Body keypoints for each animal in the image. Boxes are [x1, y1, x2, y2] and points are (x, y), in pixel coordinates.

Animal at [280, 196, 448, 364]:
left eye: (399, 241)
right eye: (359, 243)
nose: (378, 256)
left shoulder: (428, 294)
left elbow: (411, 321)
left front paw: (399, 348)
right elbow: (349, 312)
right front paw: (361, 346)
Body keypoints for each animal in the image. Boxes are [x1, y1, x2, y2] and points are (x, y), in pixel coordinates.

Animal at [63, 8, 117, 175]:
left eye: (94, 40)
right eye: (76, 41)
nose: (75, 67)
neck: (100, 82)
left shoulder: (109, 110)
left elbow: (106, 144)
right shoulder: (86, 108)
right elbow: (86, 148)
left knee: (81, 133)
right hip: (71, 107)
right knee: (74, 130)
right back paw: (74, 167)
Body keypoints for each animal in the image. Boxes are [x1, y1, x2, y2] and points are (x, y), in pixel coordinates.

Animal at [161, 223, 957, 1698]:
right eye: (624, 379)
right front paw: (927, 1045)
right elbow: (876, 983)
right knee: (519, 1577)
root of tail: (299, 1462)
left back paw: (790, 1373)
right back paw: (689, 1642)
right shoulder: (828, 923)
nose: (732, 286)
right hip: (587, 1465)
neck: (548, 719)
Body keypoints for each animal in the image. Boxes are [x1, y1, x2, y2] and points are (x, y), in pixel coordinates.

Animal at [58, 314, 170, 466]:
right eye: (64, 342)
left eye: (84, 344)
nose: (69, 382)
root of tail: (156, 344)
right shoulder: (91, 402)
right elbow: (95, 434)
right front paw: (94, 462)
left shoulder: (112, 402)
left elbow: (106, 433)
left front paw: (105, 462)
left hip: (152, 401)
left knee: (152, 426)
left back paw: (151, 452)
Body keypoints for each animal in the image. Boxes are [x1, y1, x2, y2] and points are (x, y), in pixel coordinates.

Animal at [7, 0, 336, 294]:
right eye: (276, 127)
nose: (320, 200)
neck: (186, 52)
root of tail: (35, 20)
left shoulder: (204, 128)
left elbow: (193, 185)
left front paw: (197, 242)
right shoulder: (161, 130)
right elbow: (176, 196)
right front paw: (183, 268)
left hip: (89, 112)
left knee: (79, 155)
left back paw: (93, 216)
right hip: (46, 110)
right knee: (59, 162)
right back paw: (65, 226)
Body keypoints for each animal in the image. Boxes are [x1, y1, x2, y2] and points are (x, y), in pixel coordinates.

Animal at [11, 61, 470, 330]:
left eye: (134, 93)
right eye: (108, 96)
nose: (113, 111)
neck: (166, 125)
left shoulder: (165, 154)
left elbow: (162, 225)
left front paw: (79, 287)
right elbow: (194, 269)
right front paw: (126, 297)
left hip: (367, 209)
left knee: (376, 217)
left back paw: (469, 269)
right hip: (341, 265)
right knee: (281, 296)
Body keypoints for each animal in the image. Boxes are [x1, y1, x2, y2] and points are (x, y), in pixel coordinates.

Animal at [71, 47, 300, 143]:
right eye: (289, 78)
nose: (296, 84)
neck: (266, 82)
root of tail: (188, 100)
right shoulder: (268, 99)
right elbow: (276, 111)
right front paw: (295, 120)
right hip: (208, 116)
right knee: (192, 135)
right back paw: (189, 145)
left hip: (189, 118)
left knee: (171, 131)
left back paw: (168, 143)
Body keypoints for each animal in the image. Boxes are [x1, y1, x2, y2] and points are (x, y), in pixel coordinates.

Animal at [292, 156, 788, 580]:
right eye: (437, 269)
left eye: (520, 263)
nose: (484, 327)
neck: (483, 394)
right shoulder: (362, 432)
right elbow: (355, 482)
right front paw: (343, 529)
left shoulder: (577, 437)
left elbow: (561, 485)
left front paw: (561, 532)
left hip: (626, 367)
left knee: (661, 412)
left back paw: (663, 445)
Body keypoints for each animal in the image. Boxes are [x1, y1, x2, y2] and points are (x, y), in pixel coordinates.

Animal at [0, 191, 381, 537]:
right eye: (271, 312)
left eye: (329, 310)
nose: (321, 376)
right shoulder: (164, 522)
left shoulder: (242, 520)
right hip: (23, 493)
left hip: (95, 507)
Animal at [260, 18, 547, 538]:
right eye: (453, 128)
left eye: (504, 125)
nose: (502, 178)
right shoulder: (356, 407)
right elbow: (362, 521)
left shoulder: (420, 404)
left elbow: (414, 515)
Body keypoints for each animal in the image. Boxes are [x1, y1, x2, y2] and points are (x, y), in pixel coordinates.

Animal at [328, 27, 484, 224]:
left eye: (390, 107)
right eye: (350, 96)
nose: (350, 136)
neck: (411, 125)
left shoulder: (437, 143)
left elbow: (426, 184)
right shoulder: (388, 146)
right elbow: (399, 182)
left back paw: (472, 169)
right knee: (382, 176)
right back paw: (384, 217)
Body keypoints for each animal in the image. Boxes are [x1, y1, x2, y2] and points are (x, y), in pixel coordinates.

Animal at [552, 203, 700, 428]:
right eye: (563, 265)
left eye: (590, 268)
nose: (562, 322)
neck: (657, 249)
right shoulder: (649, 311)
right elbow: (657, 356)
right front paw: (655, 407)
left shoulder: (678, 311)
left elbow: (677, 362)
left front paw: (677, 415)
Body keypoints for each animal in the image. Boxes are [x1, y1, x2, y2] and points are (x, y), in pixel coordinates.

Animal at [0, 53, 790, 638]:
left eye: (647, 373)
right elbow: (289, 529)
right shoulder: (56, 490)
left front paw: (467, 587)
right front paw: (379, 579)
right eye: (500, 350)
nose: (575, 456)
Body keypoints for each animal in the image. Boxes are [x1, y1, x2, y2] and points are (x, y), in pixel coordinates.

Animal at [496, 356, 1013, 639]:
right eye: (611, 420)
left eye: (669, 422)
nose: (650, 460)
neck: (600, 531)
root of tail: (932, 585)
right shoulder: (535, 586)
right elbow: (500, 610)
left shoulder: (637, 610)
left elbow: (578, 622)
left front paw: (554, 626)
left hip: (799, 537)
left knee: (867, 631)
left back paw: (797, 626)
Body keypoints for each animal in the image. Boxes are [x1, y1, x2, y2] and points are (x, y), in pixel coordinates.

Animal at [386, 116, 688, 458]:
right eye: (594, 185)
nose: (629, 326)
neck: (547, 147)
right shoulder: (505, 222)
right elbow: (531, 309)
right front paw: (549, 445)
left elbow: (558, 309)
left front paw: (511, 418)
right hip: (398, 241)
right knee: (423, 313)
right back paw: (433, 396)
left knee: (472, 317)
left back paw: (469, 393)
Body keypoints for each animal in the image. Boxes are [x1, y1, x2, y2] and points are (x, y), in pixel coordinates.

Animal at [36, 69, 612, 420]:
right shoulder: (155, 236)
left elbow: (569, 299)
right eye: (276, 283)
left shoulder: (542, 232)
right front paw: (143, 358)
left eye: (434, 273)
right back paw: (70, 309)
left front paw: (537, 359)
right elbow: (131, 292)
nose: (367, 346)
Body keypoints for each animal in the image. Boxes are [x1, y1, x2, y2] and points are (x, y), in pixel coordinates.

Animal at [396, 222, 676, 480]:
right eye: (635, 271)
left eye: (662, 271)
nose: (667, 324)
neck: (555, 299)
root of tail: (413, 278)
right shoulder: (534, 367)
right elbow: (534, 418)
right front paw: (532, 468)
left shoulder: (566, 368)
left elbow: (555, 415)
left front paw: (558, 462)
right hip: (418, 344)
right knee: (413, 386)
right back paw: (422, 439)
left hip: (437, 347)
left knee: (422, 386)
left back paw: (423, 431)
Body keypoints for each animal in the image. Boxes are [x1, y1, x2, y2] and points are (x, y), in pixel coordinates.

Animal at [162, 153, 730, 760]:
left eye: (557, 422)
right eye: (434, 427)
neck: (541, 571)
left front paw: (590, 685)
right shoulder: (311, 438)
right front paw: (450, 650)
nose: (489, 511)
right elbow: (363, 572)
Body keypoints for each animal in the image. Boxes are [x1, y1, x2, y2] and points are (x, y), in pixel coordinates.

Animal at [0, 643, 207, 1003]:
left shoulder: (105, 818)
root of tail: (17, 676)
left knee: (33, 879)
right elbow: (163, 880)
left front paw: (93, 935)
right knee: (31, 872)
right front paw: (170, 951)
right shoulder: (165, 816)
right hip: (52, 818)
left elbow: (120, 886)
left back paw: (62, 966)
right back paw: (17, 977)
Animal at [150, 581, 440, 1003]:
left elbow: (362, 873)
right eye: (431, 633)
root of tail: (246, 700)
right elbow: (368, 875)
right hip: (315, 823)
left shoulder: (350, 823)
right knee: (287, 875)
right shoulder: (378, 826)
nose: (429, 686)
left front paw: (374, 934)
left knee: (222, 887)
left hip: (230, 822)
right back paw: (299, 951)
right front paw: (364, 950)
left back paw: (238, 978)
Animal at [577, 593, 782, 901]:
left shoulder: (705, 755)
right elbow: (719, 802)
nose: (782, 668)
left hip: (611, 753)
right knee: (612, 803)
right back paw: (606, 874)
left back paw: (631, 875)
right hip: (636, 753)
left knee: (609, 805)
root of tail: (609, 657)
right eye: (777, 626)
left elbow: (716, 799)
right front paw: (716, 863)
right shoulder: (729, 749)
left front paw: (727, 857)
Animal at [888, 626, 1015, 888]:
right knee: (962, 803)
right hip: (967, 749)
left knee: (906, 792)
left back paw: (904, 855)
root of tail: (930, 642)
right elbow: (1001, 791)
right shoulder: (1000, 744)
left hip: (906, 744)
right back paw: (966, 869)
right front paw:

● EXERCISE INSTRUCTIONS
Output the lines above between the one holding "right elbow: (363, 572)" and the one holding "right elbow: (163, 880)", inclusive, with nothing before or after them.

● EXPECTED ANSWER
right elbow: (363, 572)
Body keypoints for each animal in the image. Boxes are [x1, y1, x2, y2] and points are (x, y), in pixel coordinates.

Animal at [0, 643, 207, 1003]:
left shoulder: (105, 818)
root of tail: (17, 676)
left knee: (33, 879)
right elbow: (163, 880)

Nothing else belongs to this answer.